Bella premunt hostilia;
Da robus, fer auxilum.

O saving Victim,
Opening wide the gate of heaven to all below.
Our enemies press in from every side;
Supply Thine aid, bestow Thy strength.

Unlike the forceful and dramatic ‘Inclina, Domine’, this slow setting of ‘O salutaris hostia’ is beautifully lyrical. I find it hard to believe that anyone hearing this piece, especially as sung by Britta Schwarz with the sixteen strings of the Ensemble Frauenkirche Dresden, could feel that Cherubini wrote only with his head and not with his heart. (The same might be said, I think, of Cherubini’s better-known ‘Ave Maria’).

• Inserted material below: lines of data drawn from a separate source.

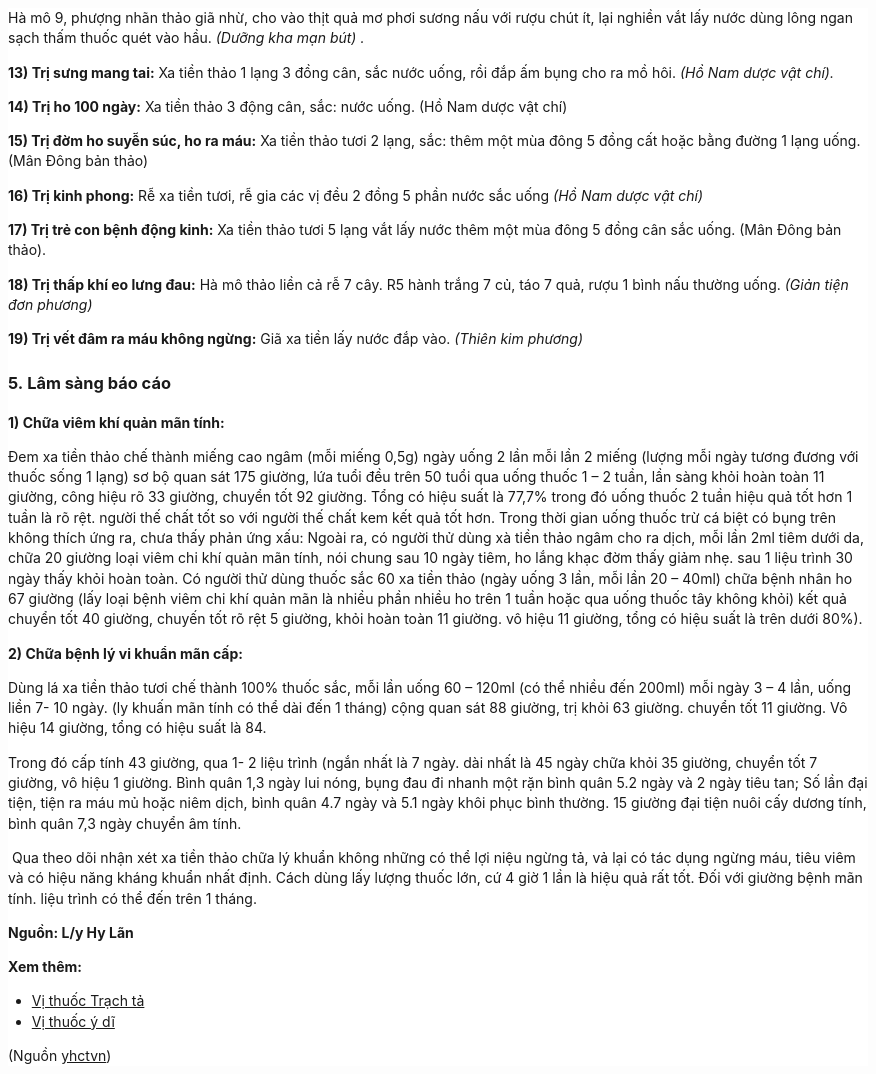 Hà mô 9, phượng nhãn thảo giã nhừ, cho vào thịt quả mơ phơi sương nấu với rượu chút ít, lại nghiền vắt lấy nước dùng lông ngan sạch thấm thuốc quét vào hầu. *(Dưỡng kha mạn bút) .*

**13) Trị sưng mang tai:** Xa tiền thảo 1 lạng 3 đồng cân, sắc nước uống, rồi đắp ấm bụng cho ra mồ hôi. *(Hồ Nam dược vật chí).*

**14) Trị ho 100 ngày:** Xa tiền thảo 3 động cân, sắc: nước uống. (Hồ Nam dược vật chí)

**15) Trị đờm ho suyễn súc, ho ra máu:** Xa tiền thảo tươi 2 lạng, sắc: thêm một mùa đông 5 đồng cất hoặc bằng đường 1 lạng uống. (Mân Đông bản thảo) 

**16) Trị kinh phong:** Rễ xa tiền tươi, rễ gia các vị đều 2 đồng 5 phần nước sắc uống *(Hồ Nam dược vật chí)* 

**17) Trị trẻ con bệnh động kinh:** Xa tiền thảo tươi 5 lạng vắt lấy nước thêm một mùa đông 5 đồng cân sắc uống. (Mân Đông bản thảo). 

**18) Trị thấp khí eo lưng đau:** Hà mô thảo liền cả rễ 7 cây. R5 hành trắng 7 củ, táo 7 quả, rượu 1 bình nấu thường uống. *(Giản tiện đơn phương)*

**19) Trị vết đâm ra máu không ngừng:** Giã xa tiền lấy nước đắp vào. *(Thiên kim phương)*

### 5. Lâm sàng báo cáo

**1) Chữa viêm khí quản mãn tính:** 

Đem xa tiền thảo chế thành miếng cao ngâm (mỗi miếng 0,5g) ngày uống 2 lần mỗi lần 2 miếng (lượng mỗi ngày tương đương với thuốc sống 1 lạng) sơ bộ quan sát 175 giường, lứa tuổi đều trên 50 tuổi qua uống thuốc 1 – 2 tuần, lần sàng khỏi hoàn toàn 11 giường, công hiệu rõ 33 giường, chuyển tốt 92 giường. Tổng có hiệu suất là 77,7% trong đó uống thuốc 2 tuần hiệu quả tốt hơn 1 tuần là rõ rệt. người thế chất tốt so với người thế chất kem kết quả tốt hơn. Trong thời gian uống thuốc trừ cá biệt có bụng trên không thích ứng ra, chưa thấy phản ứng xấu: Ngoài ra, có người thử dùng xà tiền thảo ngâm cho ra dịch, mỗi lần 2ml tiêm dưới da, chữa 20 giường loại viêm chi khí quản mãn tính, nói chung sau 10 ngày tiêm, ho lắng khạc đờm thấy giảm nhẹ. sau 1 liệu trình 30 ngày thấy khỏi hoàn toàn. Có người thử dùng thuốc sắc 60 xa tiền thảo (ngày uống 3 lần, mỗi lần 20 – 40ml) chữa bệnh nhân ho 67 giường (lấy loại bệnh viêm chi khí quản mãn là nhiều phần nhiều ho trên 1 tuần hoặc qua uống thuốc tây không khỏi) kết quả chuyển tốt 40 giường, chuyến tốt rõ rệt 5 giường, khỏi hoàn toàn 11 giường. vô hiệu 11 giường, tổng có hiệu suất là trên dưới 80%).

**2) Chữa bệnh lý vi khuẩn mãn cấp:**

Dùng lá xa tiền thảo tươi chế thành 100% thuốc sắc, mỗi lần uống 60 – 120ml (có thể nhiều đến 200ml) mỗi ngày 3 – 4 lần, uống liền 7- 10 ngày. (ly khuấn mãn tính có thể dài đến 1 tháng) cộng quan sát 88 giường, trị khỏi 63 giường. chuyển tốt 11 giường. Vô hiệu 14 giường, tổng có hiệu suất là 84.

Trong đó cấp tính 43 giường, qua 1- 2 liệu trình (ngắn nhất là 7 ngày. dài nhất là 45 ngày chữa khỏi 35 giường, chuyển tốt 7 giường, vô hiệu 1 giường. Bình quân 1,3 ngày lui nóng, bụng đau đi nhanh một rặn bình quân 5.2 ngày và 2 ngày tiêu tan; Số lần đại tiện, tiện ra máu mủ hoặc niêm dịch, bình quân 4.7 ngày và 5.1 ngày khôi phục bình thường. 15 giường đại tiện nuôi cấy dương tính, bình quân 7,3 ngày chuyển âm tính.

 Qua theo dõi nhận xét xa tiền thảo chữa lý khuẩn không những có thể lợi niệu ngừng tả, vả lại có tác dụng ngừng máu, tiêu viêm và có hiệu năng kháng khuẩn nhất định. Cách dùng lấy lượng thuốc lớn, cứ 4 giờ 1 lần là hiệu quả rất tốt. Đối với giường bệnh mãn tính. liệu trình có thể đến trên 1 tháng.

**Nguồn: L/y Hy Lãn**

**Xem thêm:**

* [Vị thuốc Trạch tả](/yhctvn/vi-thuoc-trach-ta/)
* [Vị thuốc ý dĩ](/yhctvn/vi-thuoc-y-di/)

(Nguồn <a href="https://yhctvn.com/vi-thuoc-xa-tien-ma-de/" target="_blank">yhctvn</a>)
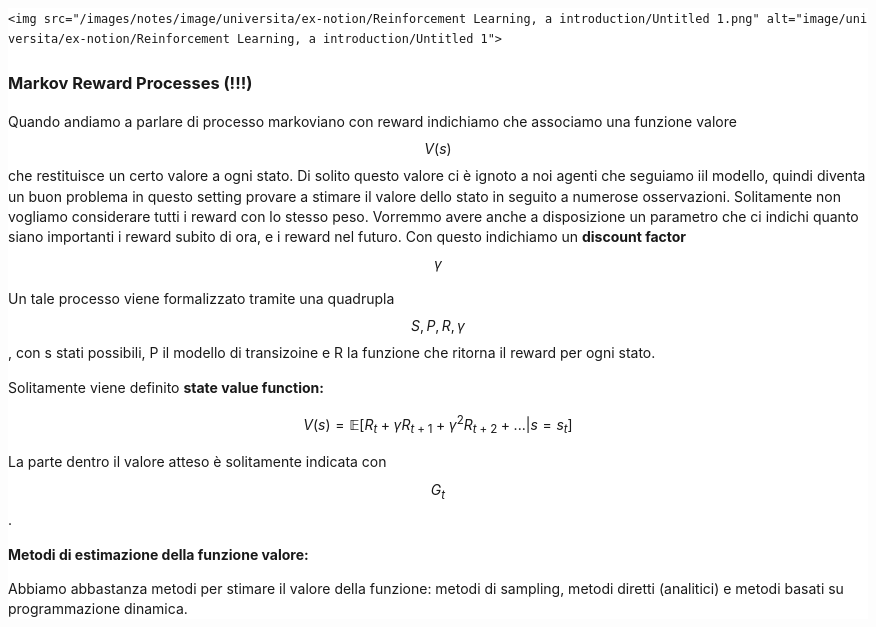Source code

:     <img src="/images/notes/image/universita/ex-notion/Reinforcement Learning, a introduction/Untitled 1.png" alt="image/universita/ex-notion/Reinforcement Learning, a introduction/Untitled 1">


### Markov Reward Processes (!!!)

Quando andiamo a parlare di processo markoviano con reward indichiamo che associamo una funzione valore $$V(s)$$ che restituisce un certo valore a ogni stato. Di solito questo valore ci è ignoto a noi agenti che seguiamo iil modello, quindi diventa un buon problema in questo setting provare a stimare il valore dello stato in seguito a numerose osservazioni. Solitamente non vogliamo considerare tutti i reward con lo stesso peso. Vorremmo avere anche a disposizione un parametro che ci indichi quanto siano importanti i reward subito di ora, e i reward nel futuro. Con questo indichiamo un **discount factor** $$\gamma$$

Un tale processo viene formalizzato tramite una quadrupla   $$S, P, R,\gamma$$, con s stati possibili, P il modello di transizoine e R la funzione che ritorna il reward per ogni stato.

Solitamente viene definito **state value function:**


$$
V(s) = \mathbb{E}[R_t + \gamma R_{t + 1} + \gamma^2 R_{t + 2} + ... |  s = s _{t}]
$$


La parte dentro il valore atteso è solitamente indicata con $$G_t$$.

**Metodi di estimazione della funzione valore:**

Abbiamo abbastanza metodi per stimare il valore della funzione: metodi di sampling, metodi diretti (analitici) e metodi basati su programmazione dinamica.
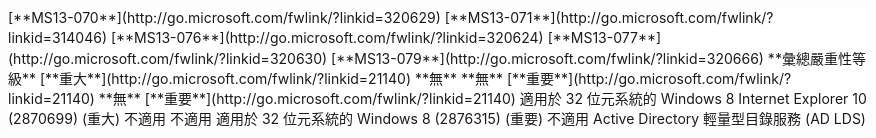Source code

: <td style="border:1px solid black;">
[**MS13-070**](http://go.microsoft.com/fwlink/?linkid=320629)
</td>
<td style="border:1px solid black;">
[**MS13-071**](http://go.microsoft.com/fwlink/?linkid=314046)
</td>
<td style="border:1px solid black;">
[**MS13-076**](http://go.microsoft.com/fwlink/?linkid=320624)
</td>
<td style="border:1px solid black;">
[**MS13-077**](http://go.microsoft.com/fwlink/?linkid=320630)
</td>
<td style="border:1px solid black;">
[**MS13-079**](http://go.microsoft.com/fwlink/?linkid=320666)
</td>
</tr>
<tr class="alternateRow">
<td style="border:1px solid black;">
**彙總嚴重性等級**
</td>
<td style="border:1px solid black;">
[**重大**](http://go.microsoft.com/fwlink/?linkid=21140)
</td>
<td style="border:1px solid black;">
**無**
</td>
<td style="border:1px solid black;">
**無**
</td>
<td style="border:1px solid black;">
[**重要**](http://go.microsoft.com/fwlink/?linkid=21140)
</td>
<td style="border:1px solid black;">
**無**
</td>
<td style="border:1px solid black;">
[**重要**](http://go.microsoft.com/fwlink/?linkid=21140)
</td>
</tr>
<tr>
<td style="border:1px solid black;">
適用於 32 位元系統的 Windows 8
</td>
<td style="border:1px solid black;">
Internet Explorer 10  
(2870699)  
(重大)
</td>
<td style="border:1px solid black;">
不適用
</td>
<td style="border:1px solid black;">
不適用
</td>
<td style="border:1px solid black;">
適用於 32 位元系統的 Windows 8  
(2876315)  
(重要)
</td>
<td style="border:1px solid black;">
不適用
</td>
<td style="border:1px solid black;">
Active Directory 輕量型目錄服務 (AD LDS)  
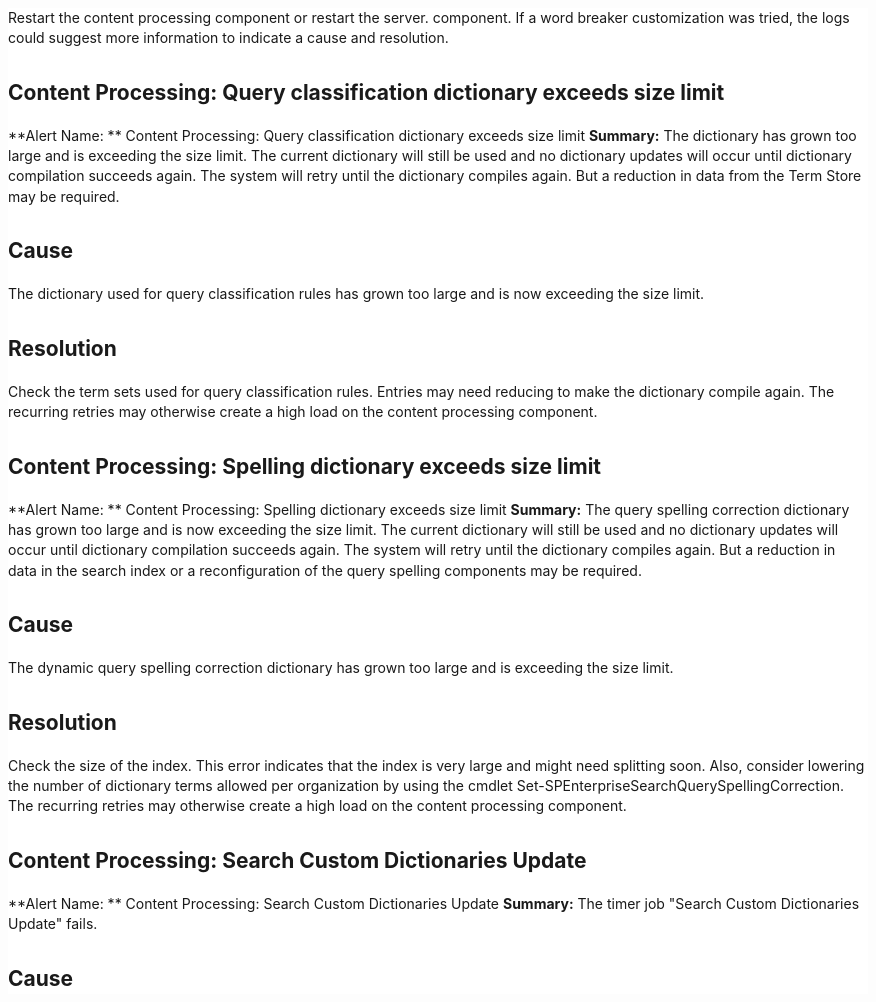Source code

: Restart the content processing component or restart the server. component. If a word breaker customization was tried, the logs could suggest more information to indicate a cause and resolution.
## Content Processing: Query classification dictionary exceeds size limit
<a name="ClassDict"> </a>

 **Alert Name: ** Content Processing: Query classification dictionary exceeds size limit **Summary:** The dictionary has grown too large and is exceeding the size limit. The current dictionary will still be used and no dictionary updates will occur until dictionary compilation succeeds again. The system will retry until the dictionary compiles again. But a reduction in data from the Term Store may be required.
## Cause

The dictionary used for query classification rules has grown too large and is now exceeding the size limit.
## Resolution

Check the term sets used for query classification rules. Entries may need reducing to make the dictionary compile again. The recurring retries may otherwise create a high load on the content processing component.
## Content Processing: Spelling dictionary exceeds size limit
<a name="SpellDict"> </a>

 **Alert Name: ** Content Processing: Spelling dictionary exceeds size limit **Summary:** The query spelling correction dictionary has grown too large and is now exceeding the size limit. The current dictionary will still be used and no dictionary updates will occur until dictionary compilation succeeds again. The system will retry until the dictionary compiles again. But a reduction in data in the search index or a reconfiguration of the query spelling components may be required.
## Cause

The dynamic query spelling correction dictionary has grown too large and is exceeding the size limit.
## Resolution

Check the size of the index. This error indicates that the index is very large and might need splitting soon. Also, consider lowering the number of dictionary terms allowed per organization by using the cmdlet Set-SPEnterpriseSearchQuerySpellingCorrection. The recurring retries may otherwise create a high load on the content processing component.
## Content Processing: Search Custom Dictionaries Update
<a name="CustDict"> </a>

 **Alert Name: ** Content Processing: Search Custom Dictionaries Update **Summary:** The timer job "Search Custom Dictionaries Update" fails.
## Cause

The ‘Kyrie et pater noster’ is somewhat unusual. The ‘Kyrie’ is based on the setting in Cherubini’s Messe solonelle in D minor (1811), but here it is followed, not by the remainder of a Mass, but only by a setting of the Pater noster; Michael Pauser writes that “Numerous copies and arrangements document the great popularity that the ‘Pater noster’ enjoyed throughout Europe in the 19th century”.

All in all, this is both a thoroughly enjoyable disc and a further step in the ongoing rehabilitation of Cherubini’s music and its reputation. This is not Matthias Grünert’s first contribution to that process. In 2017 Rondeau issued his recording of Cherubini’s C minor Requiem (review). This disc also included a powerful performance of his ‘Chant sur la mort de Haydn’ (1809), a work of which Stendhal acidly, but truthfully, observed: “The text of this work is, as usual, drearily uninspired; but the music is worthy of the great man whom it is designed to honour” (Lives of Haydn, Mozart and Metastasio (1814), translated by Richard Coe, 1972).

Matthias Grünert certainly understands the way Cherubini’s music works, and on this disc he and the singers and musicians with whom he is working respond both to the discipline in Cherubini’s writing and to the emotional force (which is rarely, if ever, ‘extravagant’) of his music. Both those who already admire the best of Cherubini’s music and those who haven’t quite rid themselves of the inherited suspicion of it will surely find much of value in this recording. The choir (32-strong) is very impressive, the Ensemble Frauenkirche Dresden (29-strong) does all that is required of it very competently, as do the four solo singers – most markedly Sybilla Rubens (notably in ‘Inclina, Domine’) and Britta Schwarz (especially in ‘O salutaris hostia’). This is billed as a live recording; the audience/congregation must have been very quiet, perhaps rapt in attention to the music they were hearing. The recorded sound captures, to something like perfection, the excellent acoustic of the ‘new’ Frauenkirche.